One line at a time, check the entries below for the word "they", and copy each line that has it.

(Transcribed page contents):
>>>>

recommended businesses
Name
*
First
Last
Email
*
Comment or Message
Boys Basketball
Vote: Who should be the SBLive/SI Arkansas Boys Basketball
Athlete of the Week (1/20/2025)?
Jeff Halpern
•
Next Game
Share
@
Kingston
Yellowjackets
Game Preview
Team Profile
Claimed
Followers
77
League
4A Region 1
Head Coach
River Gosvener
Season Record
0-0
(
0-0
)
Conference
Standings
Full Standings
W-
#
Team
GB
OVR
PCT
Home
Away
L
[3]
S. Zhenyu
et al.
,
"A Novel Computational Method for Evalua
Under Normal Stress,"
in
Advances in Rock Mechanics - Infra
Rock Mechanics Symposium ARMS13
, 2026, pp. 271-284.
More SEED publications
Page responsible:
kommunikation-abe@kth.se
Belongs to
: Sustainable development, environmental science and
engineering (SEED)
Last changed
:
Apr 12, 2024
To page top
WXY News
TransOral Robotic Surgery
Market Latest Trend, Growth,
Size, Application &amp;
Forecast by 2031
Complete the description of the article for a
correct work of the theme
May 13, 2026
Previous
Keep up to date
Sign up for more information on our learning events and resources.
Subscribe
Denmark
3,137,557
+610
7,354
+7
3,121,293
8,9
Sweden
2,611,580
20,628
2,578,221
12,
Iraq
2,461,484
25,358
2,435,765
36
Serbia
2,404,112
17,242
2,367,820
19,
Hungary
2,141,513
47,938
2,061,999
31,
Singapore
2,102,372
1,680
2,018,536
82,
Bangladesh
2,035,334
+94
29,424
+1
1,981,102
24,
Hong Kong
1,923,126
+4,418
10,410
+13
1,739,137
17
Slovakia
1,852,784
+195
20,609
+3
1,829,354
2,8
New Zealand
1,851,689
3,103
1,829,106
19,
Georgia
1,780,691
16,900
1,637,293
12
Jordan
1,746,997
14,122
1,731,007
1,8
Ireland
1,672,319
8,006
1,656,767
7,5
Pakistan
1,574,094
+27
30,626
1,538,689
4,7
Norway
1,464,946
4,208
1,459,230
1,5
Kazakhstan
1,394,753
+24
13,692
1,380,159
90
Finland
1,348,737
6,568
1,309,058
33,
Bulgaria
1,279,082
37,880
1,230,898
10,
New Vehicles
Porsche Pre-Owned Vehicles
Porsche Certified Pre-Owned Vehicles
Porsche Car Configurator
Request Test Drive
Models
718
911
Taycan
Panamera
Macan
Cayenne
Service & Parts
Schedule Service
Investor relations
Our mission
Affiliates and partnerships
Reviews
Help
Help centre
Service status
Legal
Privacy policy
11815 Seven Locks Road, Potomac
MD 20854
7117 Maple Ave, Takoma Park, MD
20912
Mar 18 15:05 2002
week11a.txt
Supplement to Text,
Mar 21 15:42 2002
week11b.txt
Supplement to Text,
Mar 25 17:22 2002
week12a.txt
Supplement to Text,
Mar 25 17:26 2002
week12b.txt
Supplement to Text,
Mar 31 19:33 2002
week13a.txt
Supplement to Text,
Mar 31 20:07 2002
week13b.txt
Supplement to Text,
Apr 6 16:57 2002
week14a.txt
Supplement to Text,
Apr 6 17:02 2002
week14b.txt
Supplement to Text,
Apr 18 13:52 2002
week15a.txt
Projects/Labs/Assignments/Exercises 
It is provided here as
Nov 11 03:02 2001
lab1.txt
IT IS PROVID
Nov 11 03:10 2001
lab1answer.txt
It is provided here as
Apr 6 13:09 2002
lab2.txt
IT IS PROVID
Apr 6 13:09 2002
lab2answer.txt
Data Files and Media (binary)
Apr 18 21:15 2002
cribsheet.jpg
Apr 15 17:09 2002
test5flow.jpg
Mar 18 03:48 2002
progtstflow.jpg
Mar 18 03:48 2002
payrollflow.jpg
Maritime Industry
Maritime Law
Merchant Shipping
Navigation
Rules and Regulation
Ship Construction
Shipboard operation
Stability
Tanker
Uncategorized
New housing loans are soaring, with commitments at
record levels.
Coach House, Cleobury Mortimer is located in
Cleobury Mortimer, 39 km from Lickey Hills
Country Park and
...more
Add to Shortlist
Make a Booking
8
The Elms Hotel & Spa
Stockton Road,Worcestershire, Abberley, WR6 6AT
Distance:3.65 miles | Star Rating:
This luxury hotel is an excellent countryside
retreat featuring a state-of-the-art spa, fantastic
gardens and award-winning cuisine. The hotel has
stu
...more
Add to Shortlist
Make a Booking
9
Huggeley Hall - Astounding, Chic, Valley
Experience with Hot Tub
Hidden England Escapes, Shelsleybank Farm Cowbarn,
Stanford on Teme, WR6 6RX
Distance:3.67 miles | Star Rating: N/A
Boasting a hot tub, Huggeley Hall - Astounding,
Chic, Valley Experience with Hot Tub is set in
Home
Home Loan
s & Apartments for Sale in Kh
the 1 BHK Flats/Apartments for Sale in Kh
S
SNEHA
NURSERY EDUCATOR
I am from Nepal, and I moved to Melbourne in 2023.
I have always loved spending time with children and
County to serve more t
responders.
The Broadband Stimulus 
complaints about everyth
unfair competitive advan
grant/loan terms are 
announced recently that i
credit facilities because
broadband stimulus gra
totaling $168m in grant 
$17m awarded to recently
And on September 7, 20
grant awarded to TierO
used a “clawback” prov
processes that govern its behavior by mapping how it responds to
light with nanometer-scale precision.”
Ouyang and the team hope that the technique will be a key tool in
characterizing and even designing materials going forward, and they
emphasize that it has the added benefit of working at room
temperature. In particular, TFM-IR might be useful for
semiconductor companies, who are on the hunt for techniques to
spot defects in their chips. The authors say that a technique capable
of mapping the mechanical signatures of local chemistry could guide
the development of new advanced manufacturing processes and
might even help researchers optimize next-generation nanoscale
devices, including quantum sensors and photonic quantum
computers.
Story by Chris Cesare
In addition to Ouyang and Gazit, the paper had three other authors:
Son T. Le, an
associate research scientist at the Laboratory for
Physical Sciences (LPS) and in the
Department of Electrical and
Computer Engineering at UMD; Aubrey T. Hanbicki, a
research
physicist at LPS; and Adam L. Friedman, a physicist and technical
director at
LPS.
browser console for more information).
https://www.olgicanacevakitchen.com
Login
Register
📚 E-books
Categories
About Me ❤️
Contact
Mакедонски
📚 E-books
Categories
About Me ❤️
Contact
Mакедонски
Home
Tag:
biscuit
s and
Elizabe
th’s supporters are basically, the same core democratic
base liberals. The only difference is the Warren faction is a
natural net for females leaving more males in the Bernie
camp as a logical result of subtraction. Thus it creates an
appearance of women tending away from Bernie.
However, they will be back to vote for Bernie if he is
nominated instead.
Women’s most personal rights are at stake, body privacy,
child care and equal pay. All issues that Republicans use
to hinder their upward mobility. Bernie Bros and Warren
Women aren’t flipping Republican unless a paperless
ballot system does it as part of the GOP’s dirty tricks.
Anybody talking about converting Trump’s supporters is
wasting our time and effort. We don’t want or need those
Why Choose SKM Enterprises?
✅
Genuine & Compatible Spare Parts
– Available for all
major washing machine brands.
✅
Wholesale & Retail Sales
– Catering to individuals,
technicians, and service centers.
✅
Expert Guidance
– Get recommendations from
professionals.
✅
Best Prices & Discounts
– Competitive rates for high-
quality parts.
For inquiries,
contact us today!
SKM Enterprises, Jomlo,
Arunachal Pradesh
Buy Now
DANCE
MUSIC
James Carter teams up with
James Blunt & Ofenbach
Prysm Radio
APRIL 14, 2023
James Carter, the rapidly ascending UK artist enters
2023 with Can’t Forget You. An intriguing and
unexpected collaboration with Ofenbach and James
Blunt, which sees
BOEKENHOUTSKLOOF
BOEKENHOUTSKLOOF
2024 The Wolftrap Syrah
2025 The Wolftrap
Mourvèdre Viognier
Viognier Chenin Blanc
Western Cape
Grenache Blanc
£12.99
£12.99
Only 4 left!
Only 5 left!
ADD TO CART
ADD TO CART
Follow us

<<<<

(ANSWER TO THIS TASK):
characterizing and even designing materials going forward, and they
However, they will be back to vote for Bernie if he is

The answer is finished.